*** DATA SECTION

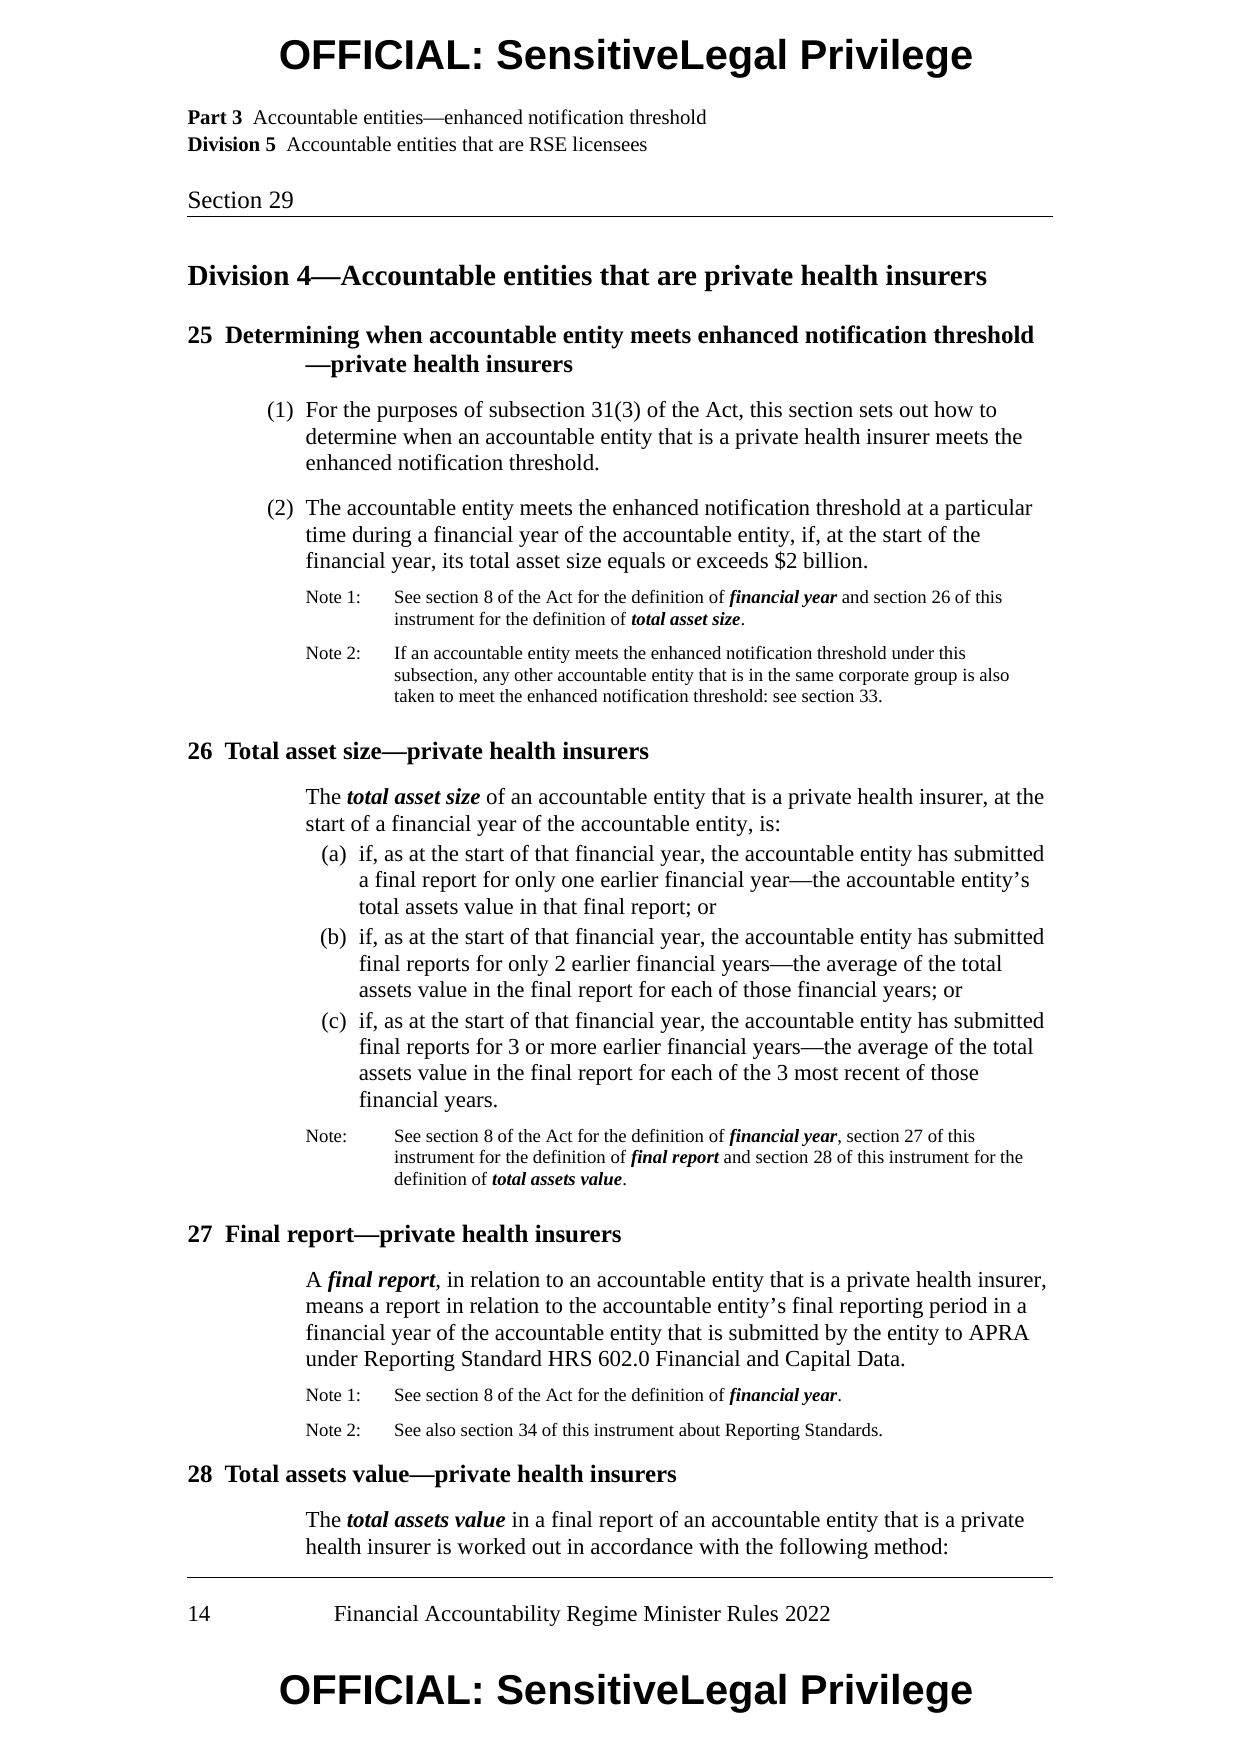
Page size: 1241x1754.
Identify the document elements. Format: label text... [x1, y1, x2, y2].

text The total asset size of an accountable entity that is a private health insurer, at the start of a financial year of the accountable entity, is: [187, 783, 1053, 836]
text (1) For the purposes of subsection 31(3) of the Act, this section sets out how to determine when an accountable entity that is a private health insurer meets the enhanced notification threshold. [187, 397, 1053, 476]
text Note 2: See also section 34 of this instrument about Reporting Standards. [305, 1418, 1053, 1440]
text A final report, in relation to an accountable entity that is a private health insurer, means a report in relation to the accountable entity’s final reporting period in a financial year of the accountable entity that is submitted by the entity to APRA under Reporting Standard HRS 602.0 Financial and Capital Data. [187, 1266, 1053, 1372]
text Note 1: See section 8 of the Act for the definition of financial year. [305, 1384, 1053, 1406]
text 28 Total assets value—private health insurers [187, 1459, 1053, 1488]
text (b) if, as at the start of that financial year, the accountable entity has submitted final reports for only 2 earlier financial years—the average of the total assets value in the final report for each of those financial years; or [187, 923, 1053, 1002]
text Note: See section 8 of the Act for the definition of financial year, section 27 of this instrument for the definition of final report and section 28 of this instrument for the definition of total assets value. [305, 1125, 1053, 1189]
text 25 Determining when accountable entity meets enhanced notification threshold—private health insurers [187, 320, 1053, 378]
text Note 1: See section 8 of the Act for the definition of financial year and section 26 of this instrument for the definition of total asset size. [305, 586, 1053, 629]
text Division 4—Accountable entities that are private health insurers [187, 258, 1053, 291]
text (c) if, as at the start of that financial year, the accountable entity has submitted final reports for 3 or more earlier financial years—the average of the total assets value in the final report for each of the 3 most recent of those financial years. [187, 1007, 1053, 1112]
text 27 Final report—private health insurers [187, 1219, 1053, 1247]
text 26 Total asset size—private health insurers [187, 736, 1053, 764]
text Note 2: If an accountable entity meets the enhanced notification threshold under this subsection, any other accountable entity that is in the same corporate group is also taken to meet the enhanced notification threshold: see section 33. [305, 642, 1053, 707]
text (a) if, as at the start of that financial year, the accountable entity has submitted a final report for only one earlier financial year—the accountable entity’s total assets value in that final report; or [187, 840, 1053, 919]
text The total assets value in a final report of an accountable entity that is a private health insurer is worked out in accordance with the following method: [187, 1506, 1053, 1559]
text (2) The accountable entity meets the enhanced notification threshold at a particular time during a financial year of the accountable entity, if, at the start of the financial year, its total asset size equals or exceeds $2 billion. [187, 494, 1053, 573]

******

> REQUIREMENT
Once you have checked every line of the material above, return the ones that hold the string "when".

> SOLUTION TO THE PROBLEM
text (1) For the purposes of subsection 31(3) of the Act, this section sets out how to determine when an accountable entity that is a private health insurer meets the enhanced notification threshold. [187, 397, 1053, 476]
text 25 Determining when accountable entity meets enhanced notification threshold—private health insurers [187, 320, 1053, 378]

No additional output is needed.